Farms, businesses, even restaurants have hopped on the sustainability train. In Rapid City, a new deli and market is doing so by helping customers know the story of their food.

Know the story of your food. This is the mission statement, even the life motto for the Bashful Bison restaurant and its staff. And one the owner has kept in his back pocket for decades.

“Many, many years ago when I was a culinary student, over in Mitchell Technical College, part of what we did was to write a menu and a concept for a business, and I wrote a business plan based on utilizing local ingredients and making everything from scratch,” said Scott Brinker the owner of the Bashful Bison. “I kept in mind by keeping the food fresh, knowing the story of my food: meaning knowing where it came from, how it was grown, how it was transported, who was involved with it.”

From the field, to the kitchen, to the plate; Executive Chef Peter Schmidt’s enthusiasm for the food is contagious.

“We try to deal with local farmers and ranchers as much as possible,” said Schmidt. “Not that Safeway’s not down the street and they have good produce, we want to support the little guy though. We’re the little guy. It’s symbiosis, them growing the stuff and I get to utilize all this fresh stuff.”

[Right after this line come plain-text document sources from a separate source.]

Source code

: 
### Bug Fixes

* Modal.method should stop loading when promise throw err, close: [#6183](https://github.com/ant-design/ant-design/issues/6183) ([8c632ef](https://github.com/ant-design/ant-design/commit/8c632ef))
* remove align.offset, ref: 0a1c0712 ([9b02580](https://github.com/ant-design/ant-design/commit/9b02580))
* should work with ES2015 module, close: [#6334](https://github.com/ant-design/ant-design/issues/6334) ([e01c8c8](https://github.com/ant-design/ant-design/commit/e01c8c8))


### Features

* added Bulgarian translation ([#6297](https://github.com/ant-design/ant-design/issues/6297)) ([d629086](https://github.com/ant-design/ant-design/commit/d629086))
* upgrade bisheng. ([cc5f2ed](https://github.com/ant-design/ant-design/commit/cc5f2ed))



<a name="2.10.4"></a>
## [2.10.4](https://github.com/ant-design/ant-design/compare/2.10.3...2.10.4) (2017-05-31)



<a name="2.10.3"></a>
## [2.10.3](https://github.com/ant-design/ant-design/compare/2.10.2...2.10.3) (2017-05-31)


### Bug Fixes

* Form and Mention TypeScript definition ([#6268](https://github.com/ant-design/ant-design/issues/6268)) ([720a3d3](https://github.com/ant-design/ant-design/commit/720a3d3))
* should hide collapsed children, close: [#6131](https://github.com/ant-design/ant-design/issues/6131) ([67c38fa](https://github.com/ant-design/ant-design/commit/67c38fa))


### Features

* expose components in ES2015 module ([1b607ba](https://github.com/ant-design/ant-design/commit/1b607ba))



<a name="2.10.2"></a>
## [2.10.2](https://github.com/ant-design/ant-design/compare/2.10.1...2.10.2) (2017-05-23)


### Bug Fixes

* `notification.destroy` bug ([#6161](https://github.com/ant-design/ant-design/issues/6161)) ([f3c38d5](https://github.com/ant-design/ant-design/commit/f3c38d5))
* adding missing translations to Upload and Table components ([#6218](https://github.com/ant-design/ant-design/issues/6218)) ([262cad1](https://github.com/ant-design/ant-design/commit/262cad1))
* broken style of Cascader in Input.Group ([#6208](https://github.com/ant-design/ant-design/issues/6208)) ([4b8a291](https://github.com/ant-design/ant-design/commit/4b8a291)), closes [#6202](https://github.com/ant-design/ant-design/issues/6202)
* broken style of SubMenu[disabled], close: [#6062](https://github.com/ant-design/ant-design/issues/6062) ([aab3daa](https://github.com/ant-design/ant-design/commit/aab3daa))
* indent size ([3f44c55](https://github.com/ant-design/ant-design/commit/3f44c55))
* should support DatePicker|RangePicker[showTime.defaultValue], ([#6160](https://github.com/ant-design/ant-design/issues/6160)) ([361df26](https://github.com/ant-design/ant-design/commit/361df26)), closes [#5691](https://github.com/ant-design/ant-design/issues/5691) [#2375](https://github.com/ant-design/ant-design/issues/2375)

“We can actually talk to each other and see exactly what they want,” said Alan Carner, the owner of Black Hills Mushrooms. “We don’t know how much they’re going to use every week so we can determine on a weekly basis what’s needed. The food waste is very minimal and just communication is fantastic.”

“It was like an adventure for me, I must be honest. Getting to meet everybody that delivered, a lot of times it would be the owner of the company or the farm or ranch. Super neat. You get to know these people.”

People who live and grow in the community.

“My major supplier is Sturgis Meats through Evergreen Ranch,” continued Brinker. “So all of our beef, our bison, our pork comes from Sturgis Meats. I have constant contact with Cindy, Cindy Tolle is the owner of Sturgis Meats and Evergreen Ranch. Joe from Odessa Farms, that’s out by Spearfish, he raises all of our chickens for us. All of our honey is local, I’ve got a deal with Bell Valley Ancient Grains now. It’s all sustainable according to my definition. It’s kind of a neat thing. It’s the pure essence of knowing the story of your food when you know the farmer, you know where it’s grown. I get to go see the plants while they’re growing, I get to go see the cows while they’re out grazing.”

The Bashful Bison has been open for less than a year but its menu is packed with local, sustainable options.

“That’s the part that’s most important to me. That’s the most driving force of everything that I do here at the Bashful Bison; knowing the story, where does it come from.”